------ Exercise passage ------

It is interesting the changes we would make to our lives if we had the option to press rewind and change the choices we wish we didn’t make. Sometimes with age comes wisdom, and enthusiasm with youth. How do we find the balance though? How do we know what choices will shape us positively while others will hinder our life paths? How can we know? So, when an elder wisely says that one should try and pursue a career where family life is more sustainable, are we to listen to them, and give up the thrill of success in the workplace in leu of happiness at home, or are we to follow our hearts? Are we wise enough to listen, take their guidance with a grain of salt, and then shape our lives better than they were able to? Are we able to cut down on work to give more time to family, or are we as humans just stubborn and gluttons for punishment?
Oh, the questions that constantly swirl in the air, how you torment me. There is no guarantee that by becoming a surgeon I will always be away from family and home; there are ways to manipulate schedules, take fewer hours and patients, not work in a setting where I would be on-call quite frequently. There is no guarantee that I won’t be stuck at work all the time either. The issue is that no matter what area of medicine I go into, I will undoubtedly give more than necessary, and end up sacrificing time at home and/or sleep and/or hobbies, etc. I give my all in everything I do, often times pushing my limits and expanding them. Actually, I expand more often that I really care to think about. Each and everyday, I find just one more thing that I want to do, just one more thing that I “need” or “have” to do. I have very much a type-A personality, because if I am going to put any time into something, it will be done right, even if that means putting more time that originally planned into the project. I have learned to say no to things, but I am not great at it. In my mind, I can do it all, and truly, everything that is placed before me I can do, just not all at the same time. For some reason, however, if I don’t see the multitude of things that I am already doing in front of me at the time, I will feel like I have all the time in the world and want to tack on just one more thing. It is a shame that there are not more hours in the day, and that I require 10-12 hours of sleep for the normal 8 hours.

------

**What to do**
**a.** In the essay on career and family, how many hours of sleep does the writer say they need instead of the usual 8?
**b.** Carry on the essay on career and family, picking up after its last sentence.
The listing has no part in this.

------ Entries provided ------

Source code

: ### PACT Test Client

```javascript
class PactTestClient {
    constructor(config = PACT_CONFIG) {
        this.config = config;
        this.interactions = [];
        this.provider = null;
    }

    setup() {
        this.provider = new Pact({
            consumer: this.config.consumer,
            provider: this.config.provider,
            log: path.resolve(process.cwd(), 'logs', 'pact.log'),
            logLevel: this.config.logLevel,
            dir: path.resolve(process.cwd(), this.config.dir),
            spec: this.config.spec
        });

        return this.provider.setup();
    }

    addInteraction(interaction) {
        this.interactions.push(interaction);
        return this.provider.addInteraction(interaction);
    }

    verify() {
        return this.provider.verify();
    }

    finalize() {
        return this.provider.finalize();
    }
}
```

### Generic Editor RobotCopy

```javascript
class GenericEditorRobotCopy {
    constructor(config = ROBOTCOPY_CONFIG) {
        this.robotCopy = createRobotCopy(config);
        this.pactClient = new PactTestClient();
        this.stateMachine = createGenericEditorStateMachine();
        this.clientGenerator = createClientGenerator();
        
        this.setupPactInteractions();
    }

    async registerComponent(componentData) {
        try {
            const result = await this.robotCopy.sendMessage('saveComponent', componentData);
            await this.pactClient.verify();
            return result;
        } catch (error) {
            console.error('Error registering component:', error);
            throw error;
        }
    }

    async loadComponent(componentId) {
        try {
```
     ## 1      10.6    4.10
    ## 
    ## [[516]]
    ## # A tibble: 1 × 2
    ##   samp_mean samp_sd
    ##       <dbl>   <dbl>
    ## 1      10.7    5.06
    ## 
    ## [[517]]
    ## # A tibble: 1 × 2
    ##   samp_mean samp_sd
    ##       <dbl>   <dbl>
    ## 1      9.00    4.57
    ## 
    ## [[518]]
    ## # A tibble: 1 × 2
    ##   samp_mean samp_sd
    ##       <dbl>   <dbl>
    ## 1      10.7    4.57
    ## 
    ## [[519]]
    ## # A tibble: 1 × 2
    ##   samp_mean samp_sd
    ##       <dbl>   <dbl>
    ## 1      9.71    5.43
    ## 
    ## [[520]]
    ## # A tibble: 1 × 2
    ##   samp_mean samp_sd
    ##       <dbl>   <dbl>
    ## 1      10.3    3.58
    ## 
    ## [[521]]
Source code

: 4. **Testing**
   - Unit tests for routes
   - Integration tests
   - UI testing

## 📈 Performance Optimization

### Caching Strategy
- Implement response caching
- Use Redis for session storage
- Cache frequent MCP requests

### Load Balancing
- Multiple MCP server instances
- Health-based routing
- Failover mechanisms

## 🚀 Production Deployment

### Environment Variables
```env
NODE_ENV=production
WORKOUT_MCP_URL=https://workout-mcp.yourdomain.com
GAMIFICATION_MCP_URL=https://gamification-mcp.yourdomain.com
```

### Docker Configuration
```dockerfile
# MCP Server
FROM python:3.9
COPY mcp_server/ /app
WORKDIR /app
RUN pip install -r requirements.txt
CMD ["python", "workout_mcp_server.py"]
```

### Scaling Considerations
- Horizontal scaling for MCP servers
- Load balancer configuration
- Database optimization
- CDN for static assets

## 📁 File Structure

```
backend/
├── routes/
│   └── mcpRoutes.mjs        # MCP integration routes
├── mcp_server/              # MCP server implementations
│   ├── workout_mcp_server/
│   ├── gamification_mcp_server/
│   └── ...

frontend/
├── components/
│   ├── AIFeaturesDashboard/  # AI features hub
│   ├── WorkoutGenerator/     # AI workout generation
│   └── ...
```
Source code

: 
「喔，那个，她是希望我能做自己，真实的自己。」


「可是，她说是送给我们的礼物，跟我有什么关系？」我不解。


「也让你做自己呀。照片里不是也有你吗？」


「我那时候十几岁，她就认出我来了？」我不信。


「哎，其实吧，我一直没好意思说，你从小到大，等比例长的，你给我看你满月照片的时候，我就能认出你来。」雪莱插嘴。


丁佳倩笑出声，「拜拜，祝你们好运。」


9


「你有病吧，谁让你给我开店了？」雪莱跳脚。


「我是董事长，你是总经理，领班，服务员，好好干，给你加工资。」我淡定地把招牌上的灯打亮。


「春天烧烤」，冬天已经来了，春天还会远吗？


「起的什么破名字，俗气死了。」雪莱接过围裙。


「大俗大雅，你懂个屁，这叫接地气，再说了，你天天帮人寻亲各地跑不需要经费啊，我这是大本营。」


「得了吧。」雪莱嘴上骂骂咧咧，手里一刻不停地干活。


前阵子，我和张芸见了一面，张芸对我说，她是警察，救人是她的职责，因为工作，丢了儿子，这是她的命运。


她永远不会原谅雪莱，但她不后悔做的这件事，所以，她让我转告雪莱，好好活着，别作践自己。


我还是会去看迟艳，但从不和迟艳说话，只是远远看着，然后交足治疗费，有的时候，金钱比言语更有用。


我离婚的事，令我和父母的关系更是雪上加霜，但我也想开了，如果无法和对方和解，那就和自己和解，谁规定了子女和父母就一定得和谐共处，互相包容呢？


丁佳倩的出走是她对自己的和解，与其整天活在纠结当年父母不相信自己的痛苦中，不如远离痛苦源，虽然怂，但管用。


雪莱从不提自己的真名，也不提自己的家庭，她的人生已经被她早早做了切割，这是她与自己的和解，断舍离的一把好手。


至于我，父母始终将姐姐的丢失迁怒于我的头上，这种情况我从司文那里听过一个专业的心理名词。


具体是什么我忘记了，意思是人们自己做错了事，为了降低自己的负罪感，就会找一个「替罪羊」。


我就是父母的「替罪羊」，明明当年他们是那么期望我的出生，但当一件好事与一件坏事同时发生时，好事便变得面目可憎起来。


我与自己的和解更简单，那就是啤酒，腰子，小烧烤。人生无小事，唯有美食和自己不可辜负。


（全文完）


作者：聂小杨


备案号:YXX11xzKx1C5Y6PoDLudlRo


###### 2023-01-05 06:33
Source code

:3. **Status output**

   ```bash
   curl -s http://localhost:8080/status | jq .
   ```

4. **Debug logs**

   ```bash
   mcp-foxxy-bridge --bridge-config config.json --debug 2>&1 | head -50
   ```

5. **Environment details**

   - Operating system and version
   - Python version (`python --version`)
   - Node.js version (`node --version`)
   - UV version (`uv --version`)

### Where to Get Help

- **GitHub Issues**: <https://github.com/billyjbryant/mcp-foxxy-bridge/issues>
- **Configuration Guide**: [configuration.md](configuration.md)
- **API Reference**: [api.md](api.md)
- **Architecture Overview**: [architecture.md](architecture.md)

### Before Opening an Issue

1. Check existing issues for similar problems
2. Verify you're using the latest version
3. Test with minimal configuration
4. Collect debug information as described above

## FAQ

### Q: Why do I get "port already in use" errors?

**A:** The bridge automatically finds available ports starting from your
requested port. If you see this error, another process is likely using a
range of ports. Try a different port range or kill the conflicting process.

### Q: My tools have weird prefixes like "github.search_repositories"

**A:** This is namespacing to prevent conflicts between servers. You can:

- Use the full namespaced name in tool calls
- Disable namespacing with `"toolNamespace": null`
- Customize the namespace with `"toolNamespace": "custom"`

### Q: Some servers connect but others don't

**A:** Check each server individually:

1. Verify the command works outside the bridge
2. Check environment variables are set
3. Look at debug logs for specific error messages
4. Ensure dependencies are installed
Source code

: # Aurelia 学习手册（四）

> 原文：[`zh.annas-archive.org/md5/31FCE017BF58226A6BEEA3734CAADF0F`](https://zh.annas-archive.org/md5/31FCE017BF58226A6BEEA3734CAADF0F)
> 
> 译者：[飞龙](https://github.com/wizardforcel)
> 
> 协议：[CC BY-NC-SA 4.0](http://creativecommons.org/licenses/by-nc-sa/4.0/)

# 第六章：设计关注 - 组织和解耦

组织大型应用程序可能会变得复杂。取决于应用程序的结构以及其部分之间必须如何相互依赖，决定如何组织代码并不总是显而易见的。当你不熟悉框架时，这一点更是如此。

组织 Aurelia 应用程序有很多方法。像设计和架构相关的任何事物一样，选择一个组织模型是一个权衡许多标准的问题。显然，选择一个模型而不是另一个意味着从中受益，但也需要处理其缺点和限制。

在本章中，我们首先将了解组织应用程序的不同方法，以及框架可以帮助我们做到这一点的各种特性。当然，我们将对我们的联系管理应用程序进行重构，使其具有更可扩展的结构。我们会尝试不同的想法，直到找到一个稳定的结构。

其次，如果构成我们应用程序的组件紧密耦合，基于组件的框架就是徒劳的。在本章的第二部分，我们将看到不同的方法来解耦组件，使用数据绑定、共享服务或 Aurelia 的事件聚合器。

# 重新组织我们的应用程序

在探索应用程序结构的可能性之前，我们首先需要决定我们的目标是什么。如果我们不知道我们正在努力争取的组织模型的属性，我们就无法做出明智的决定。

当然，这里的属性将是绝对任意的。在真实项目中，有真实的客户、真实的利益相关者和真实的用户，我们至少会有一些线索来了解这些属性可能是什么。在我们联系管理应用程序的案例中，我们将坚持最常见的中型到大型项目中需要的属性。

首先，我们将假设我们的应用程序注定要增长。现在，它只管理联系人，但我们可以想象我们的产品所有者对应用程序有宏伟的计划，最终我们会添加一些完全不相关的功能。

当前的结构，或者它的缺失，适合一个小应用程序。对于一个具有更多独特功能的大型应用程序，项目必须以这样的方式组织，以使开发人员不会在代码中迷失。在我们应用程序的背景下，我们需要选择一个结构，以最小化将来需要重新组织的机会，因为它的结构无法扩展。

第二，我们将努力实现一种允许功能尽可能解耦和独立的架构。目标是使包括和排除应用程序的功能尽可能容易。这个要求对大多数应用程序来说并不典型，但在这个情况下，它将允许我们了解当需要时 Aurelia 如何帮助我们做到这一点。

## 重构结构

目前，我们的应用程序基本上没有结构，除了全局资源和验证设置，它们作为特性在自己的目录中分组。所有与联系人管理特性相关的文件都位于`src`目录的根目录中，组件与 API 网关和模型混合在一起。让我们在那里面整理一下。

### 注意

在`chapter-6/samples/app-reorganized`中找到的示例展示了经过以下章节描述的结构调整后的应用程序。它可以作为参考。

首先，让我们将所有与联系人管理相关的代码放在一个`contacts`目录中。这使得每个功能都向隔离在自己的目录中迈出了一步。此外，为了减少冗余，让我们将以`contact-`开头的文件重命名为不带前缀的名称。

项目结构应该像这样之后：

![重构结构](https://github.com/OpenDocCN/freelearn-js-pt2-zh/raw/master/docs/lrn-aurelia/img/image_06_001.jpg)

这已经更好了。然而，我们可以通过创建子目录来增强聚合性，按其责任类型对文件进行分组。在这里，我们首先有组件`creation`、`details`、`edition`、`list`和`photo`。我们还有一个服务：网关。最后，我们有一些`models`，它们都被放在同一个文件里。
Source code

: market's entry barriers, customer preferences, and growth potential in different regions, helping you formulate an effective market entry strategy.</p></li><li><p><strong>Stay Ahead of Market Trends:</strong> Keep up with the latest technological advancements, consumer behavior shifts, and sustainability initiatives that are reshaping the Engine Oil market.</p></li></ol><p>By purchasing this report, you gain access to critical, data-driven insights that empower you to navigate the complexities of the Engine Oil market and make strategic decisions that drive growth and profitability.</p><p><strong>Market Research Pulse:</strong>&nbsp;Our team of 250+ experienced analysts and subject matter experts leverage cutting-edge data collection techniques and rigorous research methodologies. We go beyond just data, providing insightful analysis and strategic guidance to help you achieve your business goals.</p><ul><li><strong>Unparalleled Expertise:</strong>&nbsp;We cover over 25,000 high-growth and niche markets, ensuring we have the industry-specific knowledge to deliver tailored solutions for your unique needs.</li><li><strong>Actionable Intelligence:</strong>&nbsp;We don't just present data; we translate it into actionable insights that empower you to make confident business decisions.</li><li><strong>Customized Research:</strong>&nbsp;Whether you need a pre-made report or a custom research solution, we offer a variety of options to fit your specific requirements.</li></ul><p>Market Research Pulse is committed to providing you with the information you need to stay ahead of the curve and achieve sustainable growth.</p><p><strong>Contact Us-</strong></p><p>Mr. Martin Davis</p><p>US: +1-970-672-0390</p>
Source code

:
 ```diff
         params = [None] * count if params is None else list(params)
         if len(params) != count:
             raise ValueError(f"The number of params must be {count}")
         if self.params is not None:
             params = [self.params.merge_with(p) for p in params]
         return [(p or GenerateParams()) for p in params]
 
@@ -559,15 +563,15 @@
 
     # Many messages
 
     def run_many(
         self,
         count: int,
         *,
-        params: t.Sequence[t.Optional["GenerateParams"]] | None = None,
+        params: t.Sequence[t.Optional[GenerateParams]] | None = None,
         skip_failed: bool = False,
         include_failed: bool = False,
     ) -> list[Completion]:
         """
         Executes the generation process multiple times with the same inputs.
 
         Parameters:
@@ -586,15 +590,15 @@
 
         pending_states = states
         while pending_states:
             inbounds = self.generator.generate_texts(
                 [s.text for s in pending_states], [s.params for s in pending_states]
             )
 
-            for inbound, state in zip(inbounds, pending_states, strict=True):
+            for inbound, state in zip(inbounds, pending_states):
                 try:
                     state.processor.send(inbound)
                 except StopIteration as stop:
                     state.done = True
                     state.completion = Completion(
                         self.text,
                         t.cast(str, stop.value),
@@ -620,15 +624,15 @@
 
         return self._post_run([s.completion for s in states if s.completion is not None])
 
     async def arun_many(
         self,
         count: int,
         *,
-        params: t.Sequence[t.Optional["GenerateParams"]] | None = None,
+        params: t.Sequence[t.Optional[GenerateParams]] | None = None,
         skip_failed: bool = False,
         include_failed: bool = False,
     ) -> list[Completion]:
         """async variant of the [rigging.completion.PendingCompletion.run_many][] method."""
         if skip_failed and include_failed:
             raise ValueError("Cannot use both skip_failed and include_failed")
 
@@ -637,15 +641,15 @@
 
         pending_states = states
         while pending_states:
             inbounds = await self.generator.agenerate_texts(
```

------

**Task-by-task outputs**
**a.** 10-12 hours.

**b.**
I know that if surgery is where my heart lies and I do not follow that path, I will always have regrets and think of what might have been, not because of the glamour nor the glory nor the money, but because I would never become self actualized in that aspect of my life, or possibly even in the entirety of my life. I would never forgive myself for working so long and hard to become a doctor and then take the easy way out by chosing a specialty that others say is “easier,” but in reality requires just as much time and effort, just in different ways. That choice would show fear of charging after the unknown, and fear is the great un-doer. I think this means that no matter what the surgeons and anesthesiologists guiding me say, I will have to follow my heart. If it leads me to an OR, then great, but if it leads me to a reasearch lab, or clinical trials, or a solely office based practice, then that will suit me fine aswell. So long as I follow my heart (my brain has already done a lot of the work on that end), I will be happy because I will make my specialty work for me, not the other way around.